» **WHAT IS REQUIRED**: Reproduce each record in the listing below exactly as written.

» **DATA FOR THIS EXERCISE**:
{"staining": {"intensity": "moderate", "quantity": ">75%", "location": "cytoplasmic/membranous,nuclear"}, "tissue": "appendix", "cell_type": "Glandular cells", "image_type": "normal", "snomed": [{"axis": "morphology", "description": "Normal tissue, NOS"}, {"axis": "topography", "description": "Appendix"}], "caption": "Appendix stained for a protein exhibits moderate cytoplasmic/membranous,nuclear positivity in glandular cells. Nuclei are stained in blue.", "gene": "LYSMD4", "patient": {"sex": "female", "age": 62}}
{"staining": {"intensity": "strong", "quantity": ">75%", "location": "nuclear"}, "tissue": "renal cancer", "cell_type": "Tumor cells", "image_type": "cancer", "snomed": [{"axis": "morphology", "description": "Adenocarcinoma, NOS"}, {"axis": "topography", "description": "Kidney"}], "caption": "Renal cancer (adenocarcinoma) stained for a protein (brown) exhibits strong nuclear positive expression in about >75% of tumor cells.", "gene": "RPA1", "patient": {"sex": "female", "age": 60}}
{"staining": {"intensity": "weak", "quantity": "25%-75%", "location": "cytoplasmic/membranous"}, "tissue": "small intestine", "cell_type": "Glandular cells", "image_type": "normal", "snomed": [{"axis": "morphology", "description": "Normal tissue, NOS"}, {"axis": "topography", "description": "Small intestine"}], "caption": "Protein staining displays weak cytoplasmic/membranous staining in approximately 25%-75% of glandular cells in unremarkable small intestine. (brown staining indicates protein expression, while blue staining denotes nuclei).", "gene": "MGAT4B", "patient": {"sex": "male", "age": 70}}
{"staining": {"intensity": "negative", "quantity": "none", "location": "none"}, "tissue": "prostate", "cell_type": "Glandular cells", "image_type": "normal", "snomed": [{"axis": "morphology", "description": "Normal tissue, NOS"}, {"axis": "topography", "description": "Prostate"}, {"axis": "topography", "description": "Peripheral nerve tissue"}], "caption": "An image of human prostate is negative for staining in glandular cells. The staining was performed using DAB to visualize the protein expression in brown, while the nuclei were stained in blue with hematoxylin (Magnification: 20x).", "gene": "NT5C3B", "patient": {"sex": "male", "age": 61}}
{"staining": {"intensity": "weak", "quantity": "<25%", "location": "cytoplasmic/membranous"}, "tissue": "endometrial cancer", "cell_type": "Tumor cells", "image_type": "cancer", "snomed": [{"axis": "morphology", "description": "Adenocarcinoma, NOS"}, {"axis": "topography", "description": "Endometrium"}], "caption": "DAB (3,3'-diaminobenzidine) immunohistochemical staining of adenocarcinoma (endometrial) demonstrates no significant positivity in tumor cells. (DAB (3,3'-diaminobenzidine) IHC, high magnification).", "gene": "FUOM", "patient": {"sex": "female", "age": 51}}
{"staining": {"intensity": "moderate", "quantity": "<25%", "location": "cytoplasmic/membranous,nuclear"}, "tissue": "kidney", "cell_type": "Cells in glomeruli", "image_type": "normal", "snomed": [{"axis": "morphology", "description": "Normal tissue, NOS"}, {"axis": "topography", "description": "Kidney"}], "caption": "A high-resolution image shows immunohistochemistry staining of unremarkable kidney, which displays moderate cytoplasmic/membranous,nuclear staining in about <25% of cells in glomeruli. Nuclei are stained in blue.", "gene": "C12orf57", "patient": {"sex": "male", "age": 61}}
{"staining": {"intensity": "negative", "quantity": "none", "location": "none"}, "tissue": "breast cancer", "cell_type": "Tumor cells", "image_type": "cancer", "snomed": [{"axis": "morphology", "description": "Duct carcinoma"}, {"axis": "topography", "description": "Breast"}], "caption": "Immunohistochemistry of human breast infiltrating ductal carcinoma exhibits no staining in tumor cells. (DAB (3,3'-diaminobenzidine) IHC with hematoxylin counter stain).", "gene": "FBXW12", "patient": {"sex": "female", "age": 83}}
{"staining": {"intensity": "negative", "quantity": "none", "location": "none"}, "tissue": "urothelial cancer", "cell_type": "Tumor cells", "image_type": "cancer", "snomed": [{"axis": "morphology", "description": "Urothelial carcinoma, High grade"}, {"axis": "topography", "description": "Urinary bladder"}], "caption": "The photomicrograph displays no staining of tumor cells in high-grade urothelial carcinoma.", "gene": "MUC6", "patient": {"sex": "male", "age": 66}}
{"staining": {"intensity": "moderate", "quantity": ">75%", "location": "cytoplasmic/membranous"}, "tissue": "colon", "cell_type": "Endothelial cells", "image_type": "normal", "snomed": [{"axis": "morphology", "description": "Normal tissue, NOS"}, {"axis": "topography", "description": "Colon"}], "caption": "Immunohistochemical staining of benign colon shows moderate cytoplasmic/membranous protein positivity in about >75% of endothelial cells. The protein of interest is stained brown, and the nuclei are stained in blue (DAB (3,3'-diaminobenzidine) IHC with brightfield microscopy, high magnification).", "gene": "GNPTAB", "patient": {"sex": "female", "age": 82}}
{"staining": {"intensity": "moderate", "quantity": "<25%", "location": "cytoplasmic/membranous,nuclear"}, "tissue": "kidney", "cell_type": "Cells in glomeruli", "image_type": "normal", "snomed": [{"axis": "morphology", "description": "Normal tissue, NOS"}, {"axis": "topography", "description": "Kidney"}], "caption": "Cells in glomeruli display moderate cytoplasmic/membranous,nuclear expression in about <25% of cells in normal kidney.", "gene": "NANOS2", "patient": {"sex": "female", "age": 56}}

» **EXERCISE OUTPUT**:
{"staining": {"intensity": "moderate", "quantity": ">75%", "location": "cytoplasmic/membranous,nuclear"}, "tissue": "appendix", "cell_type": "Glandular cells", "image_type": "normal", "snomed": [{"axis": "morphology", "description": "Normal tissue, NOS"}, {"axis": "topography", "description": "Appendix"}], "caption": "Appendix stained for a protein exhibits moderate cytoplasmic/membranous,nuclear positivity in glandular cells. Nuclei are stained in blue.", "gene": "LYSMD4", "patient": {"sex": "female", "age": 62}}
{"staining": {"intensity": "strong", "quantity": ">75%", "location": "nuclear"}, "tissue": "renal cancer", "cell_type": "Tumor cells", "image_type": "cancer", "snomed": [{"axis": "morphology", "description": "Adenocarcinoma, NOS"}, {"axis": "topography", "description": "Kidney"}], "caption": "Renal cancer (adenocarcinoma) stained for a protein (brown) exhibits strong nuclear positive expression in about >75% of tumor cells.", "gene": "RPA1", "patient": {"sex": "female", "age": 60}}
{"staining": {"intensity": "weak", "quantity": "25%-75%", "location": "cytoplasmic/membranous"}, "tissue": "small intestine", "cell_type": "Glandular cells", "image_type": "normal", "snomed": [{"axis": "morphology", "description": "Normal tissue, NOS"}, {"axis": "topography", "description": "Small intestine"}], "caption": "Protein staining displays weak cytoplasmic/membranous staining in approximately 25%-75% of glandular cells in unremarkable small intestine. (brown staining indicates protein expression, while blue staining denotes nuclei).", "gene": "MGAT4B", "patient": {"sex": "male", "age": 70}}
{"staining": {"intensity": "negative", "quantity": "none", "location": "none"}, "tissue": "prostate", "cell_type": "Glandular cells", "image_type": "normal", "snomed": [{"axis": "morphology", "description": "Normal tissue, NOS"}, {"axis": "topography", "description": "Prostate"}, {"axis": "topography", "description": "Peripheral nerve tissue"}], "caption": "An image of human prostate is negative for staining in glandular cells. The staining was performed using DAB to visualize the protein expression in brown, while the nuclei were stained in blue with hematoxylin (Magnification: 20x).", "gene": "NT5C3B", "patient": {"sex": "male", "age": 61}}
{"staining": {"intensity": "weak", "quantity": "<25%", "location": "cytoplasmic/membranous"}, "tissue": "endometrial cancer", "cell_type": "Tumor cells", "image_type": "cancer", "snomed": [{"axis": "morphology", "description": "Adenocarcinoma, NOS"}, {"axis": "topography", "description": "Endometrium"}], "caption": "DAB (3,3'-diaminobenzidine) immunohistochemical staining of adenocarcinoma (endometrial) demonstrates no significant positivity in tumor cells. (DAB (3,3'-diaminobenzidine) IHC, high magnification).", "gene": "FUOM", "patient": {"sex": "female", "age": 51}}
{"staining": {"intensity": "moderate", "quantity": "<25%", "location": "cytoplasmic/membranous,nuclear"}, "tissue": "kidney", "cell_type": "Cells in glomeruli", "image_type": "normal", "snomed": [{"axis": "morphology", "description": "Normal tissue, NOS"}, {"axis": "topography", "description": "Kidney"}], "caption": "A high-resolution image shows immunohistochemistry staining of unremarkable kidney, which displays moderate cytoplasmic/membranous,nuclear staining in about <25% of cells in glomeruli. Nuclei are stained in blue.", "gene": "C12orf57", "patient": {"sex": "male", "age": 61}}
{"staining": {"intensity": "negative", "quantity": "none", "location": "none"}, "tissue": "breast cancer", "cell_type": "Tumor cells", "image_type": "cancer", "snomed": [{"axis": "morphology", "description": "Duct carcinoma"}, {"axis": "topography", "description": "Breast"}], "caption": "Immunohistochemistry of human breast infiltrating ductal carcinoma exhibits no staining in tumor cells. (DAB (3,3'-diaminobenzidine) IHC with hematoxylin counter stain).", "gene": "FBXW12", "patient": {"sex": "female", "age": 83}}
{"staining": {"intensity": "negative", "quantity": "none", "location": "none"}, "tissue": "urothelial cancer", "cell_type": "Tumor cells", "image_type": "cancer", "snomed": [{"axis": "morphology", "description": "Urothelial carcinoma, High grade"}, {"axis": "topography", "description": "Urinary bladder"}], "caption": "The photomicrograph displays no staining of tumor cells in high-grade urothelial carcinoma.", "gene": "MUC6", "patient": {"sex": "male", "age": 66}}
{"staining": {"intensity": "moderate", "quantity": ">75%", "location": "cytoplasmic/membranous"}, "tissue": "colon", "cell_type": "Endothelial cells", "image_type": "normal", "snomed": [{"axis": "morphology", "description": "Normal tissue, NOS"}, {"axis": "topography", "description": "Colon"}], "caption": "Immunohistochemical staining of benign colon shows moderate cytoplasmic/membranous protein positivity in about >75% of endothelial cells. The protein of interest is stained brown, and the nuclei are stained in blue (DAB (3,3'-diaminobenzidine) IHC with brightfield microscopy, high magnification).", "gene": "GNPTAB", "patient": {"sex": "female", "age": 82}}
{"staining": {"intensity": "moderate", "quantity": "<25%", "location": "cytoplasmic/membranous,nuclear"}, "tissue": "kidney", "cell_type": "Cells in glomeruli", "image_type": "normal", "snomed": [{"axis": "morphology", "description": "Normal tissue, NOS"}, {"axis": "topography", "description": "Kidney"}], "caption": "Cells in glomeruli display moderate cytoplasmic/membranous,nuclear expression in about <25% of cells in normal kidney.", "gene": "NANOS2", "patient": {"sex": "female", "age": 56}}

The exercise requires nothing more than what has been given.